## PROVIDED PASSAGE
::::::
America needs the best and brightest, but replacing experienced engineers and increasing homelessness by using H1B is not the answer. Increase the quality of public education, lower the cost of collage degrees, create a higher barrier of entry for guest workers is the way.
In the 80’s American companies moved manufacturing out of America, The decline in manufacture jobs causing Trump to be elected. Now education is being moved off shore by importing guest workers. In a few years who will be “elected” because public education is gone?
We will see if Trump is a populist or fascist in dealing with the H1B issue.
That would never work because Ihab would go in to make 200k a year on the promise of bringing his 42 cousins t hat will all work for $30k a year and get them green cards. Then everybody is fucked. Open borders are not the answer
The outgoing workers being forced to train their replacements.
And the incoming schmucks who are so desperate that they'll work for peanuts while the sponsoring companies, e.g. Infosys, Wipro, Satyam, Tata, Microsoft, Accenture[1] charge hefty rates for their services.
But Twitler will fix it. Just like he's going to make Mexico pay for the wall. It'll be great.
[1] https://visacoach.org/2009/02/...
I dont see that working because as we see in tech industry, heated enemies will team up when profits can be gained. So then we would have a huge price rigging meeting for H1B's, And they would all offer $10k and one $10,000,01. Then rotate around the community. I wouldnt put it past them.
Why not try "importing" cheap labor from other parts of the US?
I mean sponsoring "immigrants" from lower paid workers from surrounding states.. paying them less than those already conditioned to the higher life style cost of living in California.
I think its pretty much the same solution as fixing wages for peoples incoming to the US or just moving around the US is.. about the same thing.
The H-1B visa unintentionally set a "fixed" Lower Maximum Wage.. the terms Wage contract meant if they needed to downsize they did not have to give the employee or make notice in the news or press.. two big benefits to companies seeking to control wages and headcount.
Making a solution increasingly complex just continues the game.
Just cancel the game.
Ok, so Silicon Valley contains a lot of tech companies that want to operate efficiently, so they’re going to naturally look for ways to cut costs, including employee salaries. H1-B workers are cheaper, so they’ll naturally want to investigate that option. Many H1-B visa holders are pretty decent, so they’re viable to hire. The tech company lawyers will be checking to make sure they’re being legal in their hires, but of course, they’re going to make sure they only conform to the letter of the law, and they’re always going to be trying to look for loopholes.
::::::
## EXCERPTED DATA
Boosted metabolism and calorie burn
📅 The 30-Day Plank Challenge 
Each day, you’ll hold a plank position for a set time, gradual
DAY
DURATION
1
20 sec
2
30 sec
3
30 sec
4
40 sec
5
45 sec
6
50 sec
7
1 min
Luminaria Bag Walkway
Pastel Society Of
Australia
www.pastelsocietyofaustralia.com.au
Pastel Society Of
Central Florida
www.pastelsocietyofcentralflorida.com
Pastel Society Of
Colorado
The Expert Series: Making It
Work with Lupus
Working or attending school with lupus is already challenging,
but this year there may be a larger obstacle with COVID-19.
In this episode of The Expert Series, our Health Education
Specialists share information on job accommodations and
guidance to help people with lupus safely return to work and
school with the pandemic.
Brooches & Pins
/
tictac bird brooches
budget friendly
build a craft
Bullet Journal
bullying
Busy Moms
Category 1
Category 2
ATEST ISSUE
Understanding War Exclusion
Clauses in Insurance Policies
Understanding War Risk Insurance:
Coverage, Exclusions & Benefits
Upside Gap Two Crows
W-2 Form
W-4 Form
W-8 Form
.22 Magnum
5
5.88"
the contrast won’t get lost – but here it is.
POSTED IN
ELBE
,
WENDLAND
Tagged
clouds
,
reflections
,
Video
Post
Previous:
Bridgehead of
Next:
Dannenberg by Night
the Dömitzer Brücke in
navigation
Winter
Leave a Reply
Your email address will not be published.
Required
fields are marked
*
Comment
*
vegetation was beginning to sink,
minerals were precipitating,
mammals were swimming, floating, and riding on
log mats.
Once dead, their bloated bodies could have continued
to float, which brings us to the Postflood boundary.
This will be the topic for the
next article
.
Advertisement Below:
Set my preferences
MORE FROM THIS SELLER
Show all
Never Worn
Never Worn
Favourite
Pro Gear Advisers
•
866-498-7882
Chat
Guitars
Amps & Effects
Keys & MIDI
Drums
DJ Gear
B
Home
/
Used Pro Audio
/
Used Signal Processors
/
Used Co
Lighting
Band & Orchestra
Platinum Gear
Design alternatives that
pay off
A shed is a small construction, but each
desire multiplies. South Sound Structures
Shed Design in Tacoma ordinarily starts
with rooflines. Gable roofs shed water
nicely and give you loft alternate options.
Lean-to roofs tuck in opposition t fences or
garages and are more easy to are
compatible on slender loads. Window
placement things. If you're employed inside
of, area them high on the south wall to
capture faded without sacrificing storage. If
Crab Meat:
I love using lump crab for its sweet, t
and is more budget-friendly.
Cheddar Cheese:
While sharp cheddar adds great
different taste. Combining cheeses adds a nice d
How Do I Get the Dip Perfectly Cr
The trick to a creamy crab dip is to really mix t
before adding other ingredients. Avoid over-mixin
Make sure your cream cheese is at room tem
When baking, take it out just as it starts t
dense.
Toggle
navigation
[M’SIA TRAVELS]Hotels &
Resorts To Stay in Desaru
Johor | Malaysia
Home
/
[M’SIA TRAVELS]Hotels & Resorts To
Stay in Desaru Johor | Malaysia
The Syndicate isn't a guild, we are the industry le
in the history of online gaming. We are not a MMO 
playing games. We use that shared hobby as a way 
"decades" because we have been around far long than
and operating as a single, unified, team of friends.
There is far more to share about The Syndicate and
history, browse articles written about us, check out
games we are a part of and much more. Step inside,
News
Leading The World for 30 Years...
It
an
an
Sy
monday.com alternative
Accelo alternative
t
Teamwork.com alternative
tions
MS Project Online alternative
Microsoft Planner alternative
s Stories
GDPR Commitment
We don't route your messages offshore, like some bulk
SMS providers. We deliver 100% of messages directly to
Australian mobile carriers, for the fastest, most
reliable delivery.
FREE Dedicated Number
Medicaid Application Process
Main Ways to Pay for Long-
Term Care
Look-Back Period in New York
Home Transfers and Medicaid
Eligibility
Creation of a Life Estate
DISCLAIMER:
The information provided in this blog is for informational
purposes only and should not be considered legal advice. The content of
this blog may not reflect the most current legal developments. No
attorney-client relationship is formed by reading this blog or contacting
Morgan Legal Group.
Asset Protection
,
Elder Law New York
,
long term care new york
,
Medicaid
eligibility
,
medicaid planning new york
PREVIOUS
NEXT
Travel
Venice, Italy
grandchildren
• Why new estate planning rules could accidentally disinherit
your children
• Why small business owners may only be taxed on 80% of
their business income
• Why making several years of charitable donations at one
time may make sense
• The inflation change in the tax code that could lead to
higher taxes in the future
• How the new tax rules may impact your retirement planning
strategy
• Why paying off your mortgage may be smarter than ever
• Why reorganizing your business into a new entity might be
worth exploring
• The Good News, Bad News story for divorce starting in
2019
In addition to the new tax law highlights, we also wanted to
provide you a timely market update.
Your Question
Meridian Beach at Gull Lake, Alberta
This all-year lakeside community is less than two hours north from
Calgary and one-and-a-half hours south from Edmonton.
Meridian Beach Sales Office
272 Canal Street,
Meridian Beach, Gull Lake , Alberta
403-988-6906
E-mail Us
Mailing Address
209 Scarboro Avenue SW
::::::
## COMPLETE THE FOLLOWING
(a) Translate into Spanish this sentence from the H1B comments: "Why not try "importing" cheap labor from other parts of the US?"
(b) List every company that the H1B comments give as an example of a sponsoring company.

## ANSWERS BY ITEM
(a) ¿Por qué no intentar "importar" mano de obra barata de otras partes de EE. UU.?

(b) Infosys, Wipro, Satyam, Tata, Microsoft, Accenture